I used to drive up there just to look at the emptiness and the wide skies. I could hardly believe that so much wilderness and beauty still existed on this crowded little island. I would drive just for the sake of driving, and look just for the sake of looking.

The empty spaces, thirty minutes from my house.The empty spaces, thirty minutes from my house.

Now, I don’t take those wild journeys any more. It’s a two hour round trip, and I have books to write and my voluntary work to do and my mare to ride. There is no time. Even so, every morning, as I speed along the valley to HorseBack UK, I pass the long line of indigo hills which rise to the south of the River Dee. In the distance, I can just catch a glimpse of the proper mountains to the west, the ones which are so high that their peaks are still white as late as May. That is my daily commute. I always look at it, but often my mind is busy with other things, all the tasks that must be done that day, the enduring lack of time. (Too many things; too few hours.) I don’t, I realise, always take in the fullness of the landscape as I should. I’m too used to it.

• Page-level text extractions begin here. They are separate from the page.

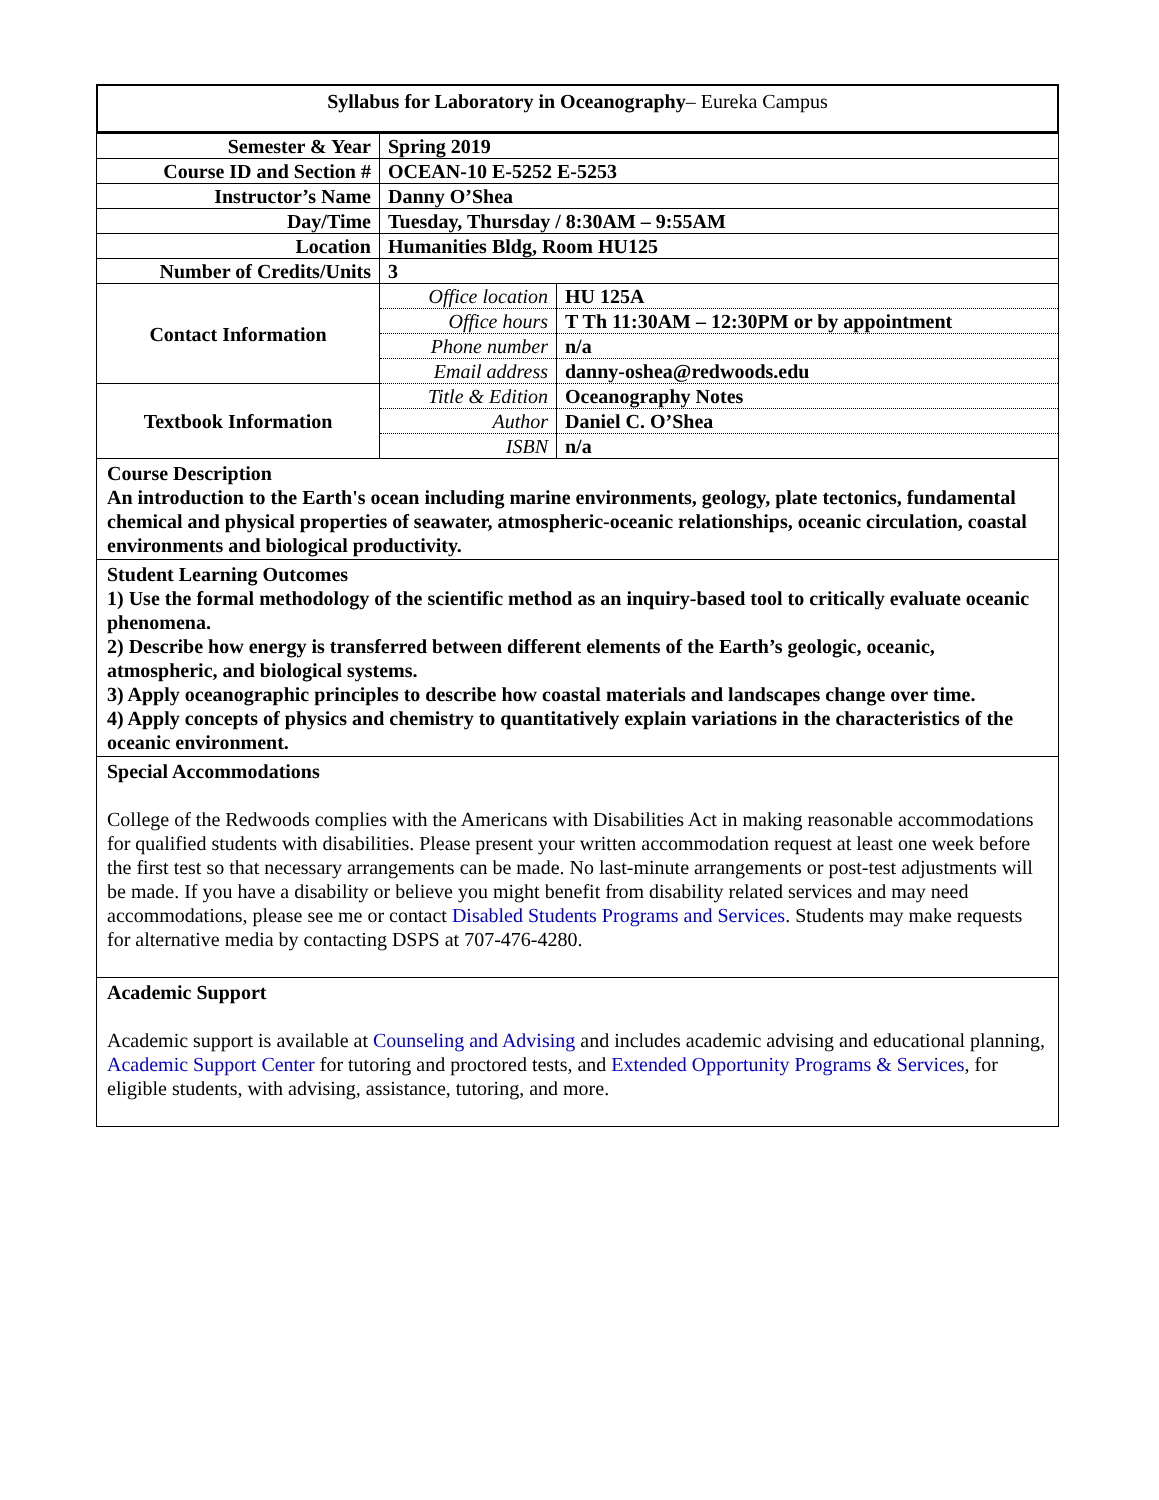Syllabus for Laboratory in Oceanography– Eureka Campus
| Semester & Year | Spring 2019 | |
| Course ID and Section # | OCEAN-10 E-5252 E-5253 | |
| Instructor’s Name | Danny O’Shea | |
| Day/Time | Tuesday, Thursday / 8:30AM – 9:55AM | |
| Location | Humanities Bldg, Room HU125 | |
| Number of Credits/Units | 3 | |
| Contact Information | Office location | HU 125A |
| | Office hours | T Th 11:30AM – 12:30PM or by appointment |
| | Phone number | n/a |
| | Email address | danny-oshea@redwoods.edu |
| Textbook Information | Title & Edition | Oceanography Notes |
| | Author | Daniel C. O’Shea |
| | ISBN | n/a |
| Course Description An introduction to the Earth's ocean including marine environments, geology, plate tectonics, fundamental chemical and physical properties of seawater, atmospheric-oceanic relationships, oceanic circulation, coastal environments and biological productivity. | | |
| Student Learning Outcomes 1) Use the formal methodology of the scientific method as an inquiry-based tool to critically evaluate oceanic phenomena. 2) Describe how energy is transferred between different elements of the Earth’s geologic, oceanic, atmospheric, and biological systems. 3) Apply oceanographic principles to describe how coastal materials and landscapes change over time. 4) Apply concepts of physics and chemistry to quantitatively explain variations in the characteristics of the oceanic environment. | | |
| Special Accommodations College of the Redwoods complies with the Americans with Disabilities Act in making reasonable accommodations for qualified students with disabilities. Please present your written accommodation request at least one week before the first test so that necessary arrangements can be made. No last-minute arrangements or post-test adjustments will be made. If you have a disability or believe you might benefit from disability related services and may need accommodations, please see me or contact Disabled Students Programs and Services . Students may make requests for alternative media by contacting DSPS at 707-476-4280. | | |
| Academic Support Academic support is available at Counseling and Advising and includes academic advising and educational planning, Academic Support Center for tutoring and proctored tests, and Extended Opportunity Programs & Services , for eligible students, with advising, assistance, tutoring, and more. | | |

This morning, for some reason, I was suddenly struck by the great good fortune of having beauty, at my door. It was a couple of tiny, insignificant things that did it.

Since I went back to horses, I look at a lot of equine videos on the internet. I am interested in the new school of horsemanship, and like to see other people working their animals. I watched one such clip last night. It was a woman in a dusty, dirty round pen, with a few dilapidated buildings in the background. There were no trees, no hills, no verdant pasture. It made me rather melancholy for some reason; it was all so arid and loveless. I thought how lucky I was that I get to work my own mare in an emerald field, surrounded by Scots pines and old oak trees, with a thickly wooded hill gazing down on us, and the swifts swooping, low and joyful, over the ground.

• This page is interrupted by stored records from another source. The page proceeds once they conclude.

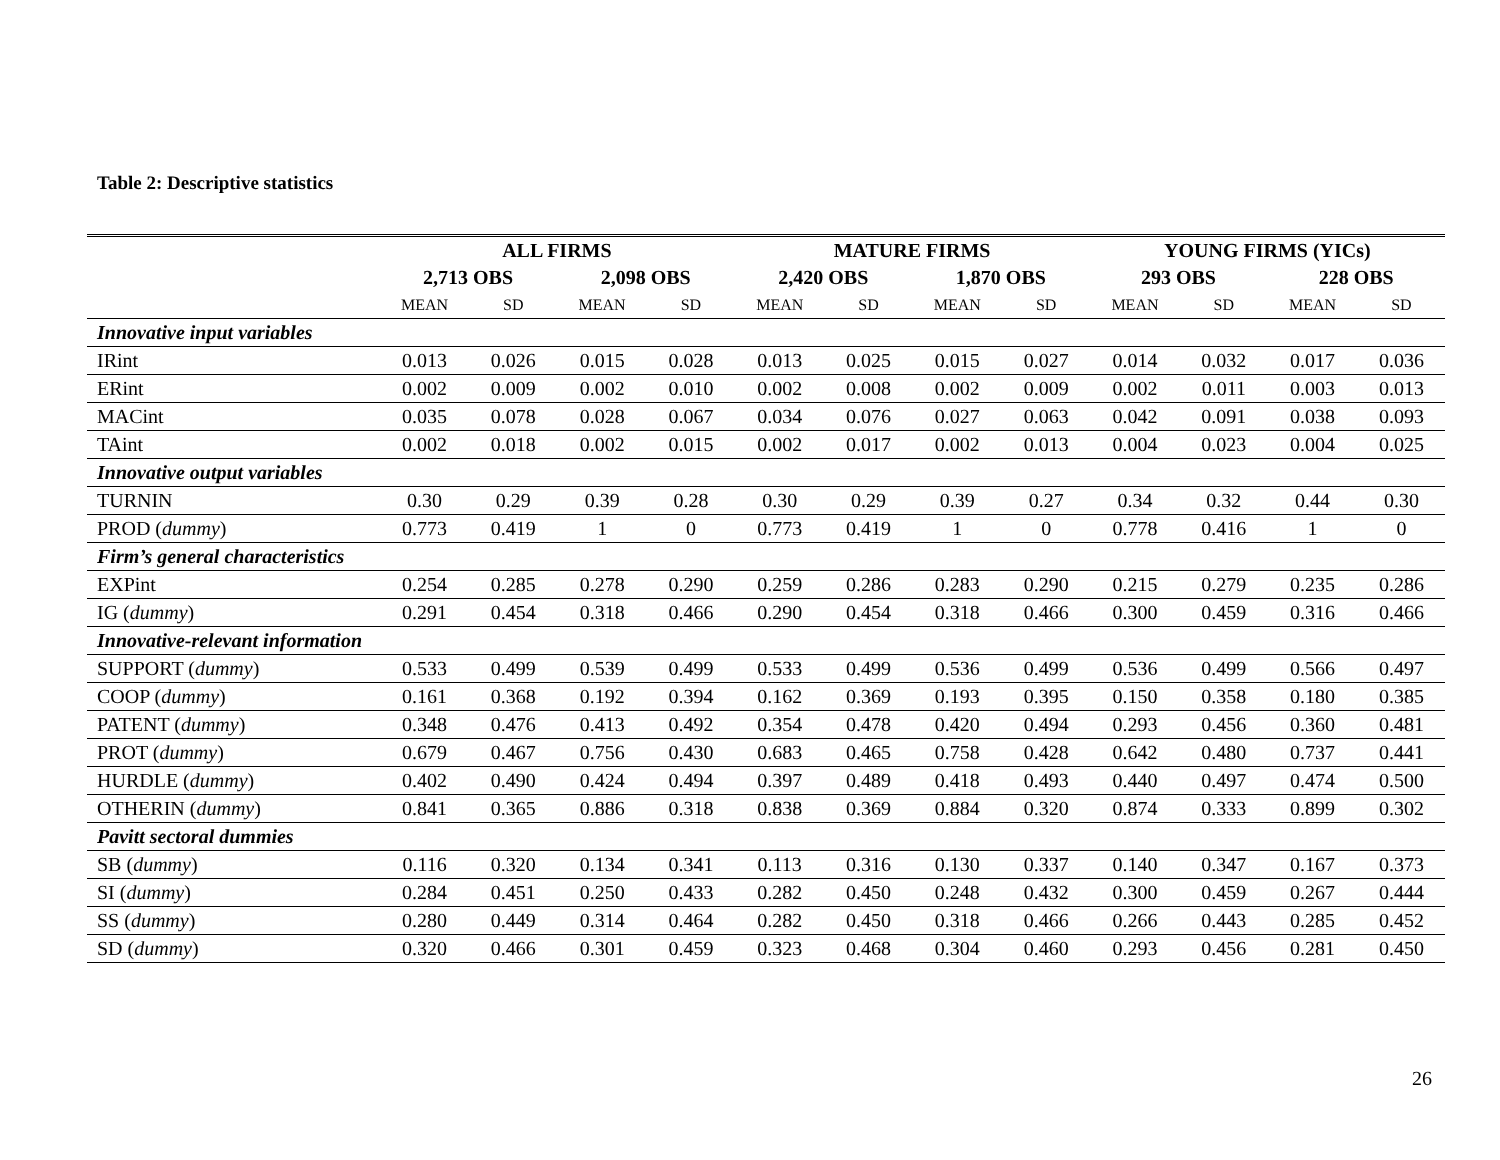Table 2: Descriptive statistics
| | ALL FIRMS | | | | MATURE FIRMS | | | | YOUNG FIRMS (YICs) | | | |
| --- | --- | --- | --- | --- | --- | --- | --- | --- | --- | --- | --- | --- |
| | 2,713 OBS | | 2,098 OBS | | 2,420 OBS | | 1,870 OBS | | 293 OBS | | 228 OBS | |
| | MEAN | SD | MEAN | SD | MEAN | SD | MEAN | SD | MEAN | SD | MEAN | SD |
| Innovative input variables | | | | | | | | | | | | |
| IRint | 0.013 | 0.026 | 0.015 | 0.028 | 0.013 | 0.025 | 0.015 | 0.027 | 0.014 | 0.032 | 0.017 | 0.036 |
| ERint | 0.002 | 0.009 | 0.002 | 0.010 | 0.002 | 0.008 | 0.002 | 0.009 | 0.002 | 0.011 | 0.003 | 0.013 |
| MACint | 0.035 | 0.078 | 0.028 | 0.067 | 0.034 | 0.076 | 0.027 | 0.063 | 0.042 | 0.091 | 0.038 | 0.093 |
| TAint | 0.002 | 0.018 | 0.002 | 0.015 | 0.002 | 0.017 | 0.002 | 0.013 | 0.004 | 0.023 | 0.004 | 0.025 |
| Innovative output variables | | | | | | | | | | | | |
| TURNIN | 0.30 | 0.29 | 0.39 | 0.28 | 0.30 | 0.29 | 0.39 | 0.27 | 0.34 | 0.32 | 0.44 | 0.30 |
| PROD ( dummy ) | 0.773 | 0.419 | 1 | 0 | 0.773 | 0.419 | 1 | 0 | 0.778 | 0.416 | 1 | 0 |
| Firm’s general characteristics | | | | | | | | | | | | |
| EXPint | 0.254 | 0.285 | 0.278 | 0.290 | 0.259 | 0.286 | 0.283 | 0.290 | 0.215 | 0.279 | 0.235 | 0.286 |
| IG ( dummy ) | 0.291 | 0.454 | 0.318 | 0.466 | 0.290 | 0.454 | 0.318 | 0.466 | 0.300 | 0.459 | 0.316 | 0.466 |
| Innovative-relevant information | | | | | | | | | | | | |
| SUPPORT ( dummy ) | 0.533 | 0.499 | 0.539 | 0.499 | 0.533 | 0.499 | 0.536 | 0.499 | 0.536 | 0.499 | 0.566 | 0.497 |
| COOP ( dummy ) | 0.161 | 0.368 | 0.192 | 0.394 | 0.162 | 0.369 | 0.193 | 0.395 | 0.150 | 0.358 | 0.180 | 0.385 |
| PATENT ( dummy ) | 0.348 | 0.476 | 0.413 | 0.492 | 0.354 | 0.478 | 0.420 | 0.494 | 0.293 | 0.456 | 0.360 | 0.481 |
| PROT ( dummy ) | 0.679 | 0.467 | 0.756 | 0.430 | 0.683 | 0.465 | 0.758 | 0.428 | 0.642 | 0.480 | 0.737 | 0.441 |
| HURDLE ( dummy ) | 0.402 | 0.490 | 0.424 | 0.494 | 0.397 | 0.489 | 0.418 | 0.493 | 0.440 | 0.497 | 0.474 | 0.500 |
| OTHERIN ( dummy ) | 0.841 | 0.365 | 0.886 | 0.318 | 0.838 | 0.369 | 0.884 | 0.320 | 0.874 | 0.333 | 0.899 | 0.302 |
| Pavitt sectoral dummies | | | | | | | | | | | | |
| SB ( dummy ) | 0.116 | 0.320 | 0.134 | 0.341 | 0.113 | 0.316 | 0.130 | 0.337 | 0.140 | 0.347 | 0.167 | 0.373 |
| SI ( dummy ) | 0.284 | 0.451 | 0.250 | 0.433 | 0.282 | 0.450 | 0.248 | 0.432 | 0.300 | 0.459 | 0.267 | 0.444 |
| SS ( dummy ) | 0.280 | 0.449 | 0.314 | 0.464 | 0.282 | 0.450 | 0.318 | 0.466 | 0.266 | 0.443 | 0.285 | 0.452 |
| SD ( dummy ) | 0.320 | 0.466 | 0.301 | 0.459 | 0.323 | 0.468 | 0.304 | 0.460 | 0.293 | 0.456 | 0.281 | 0.450 |
26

And the hill I can see from my front doorAnd the hill I can see from my front door

And then, this morning, I heard someone on the Today programme speaking in that bland managerial jargon that a certain sort of official operative is prone to use. For some reason, it conjured up an entire office environment: with those pale neon lights and thin cheerless carpet and pages of serious documents written in that same bland prose. The first half of my working day is spent outside, in the good Scottish air. Even when I am back at my desk, as I am now, tap tap tapping away at my keyboard, and staring furiously at the computer screen, I may still gaze through the window and see a long line of beeches beyond a dry stone wall built of the lovely local granite, by craftsmen whose skill has been passed down from one generation to another. I may see the wind move in the trees and, if I am lucky, the lone heron making his stately progress over the cut hayfield.

Of course, not everyone needs natural beauty. Some find loveliness in brutalist architecture; some get their aesthetics from a magnificent cityscape. Some people perhaps do not need beauty at all. But I do. And even though there are days when I don’t quite appreciate it as keenly as I should, I remember now why I must lift my eyes to the hills. It is a crazy privilege to have them here, at my front door. They go back at the top of my list of Things Not To Take For Granted, like opposable thumbs and electricity.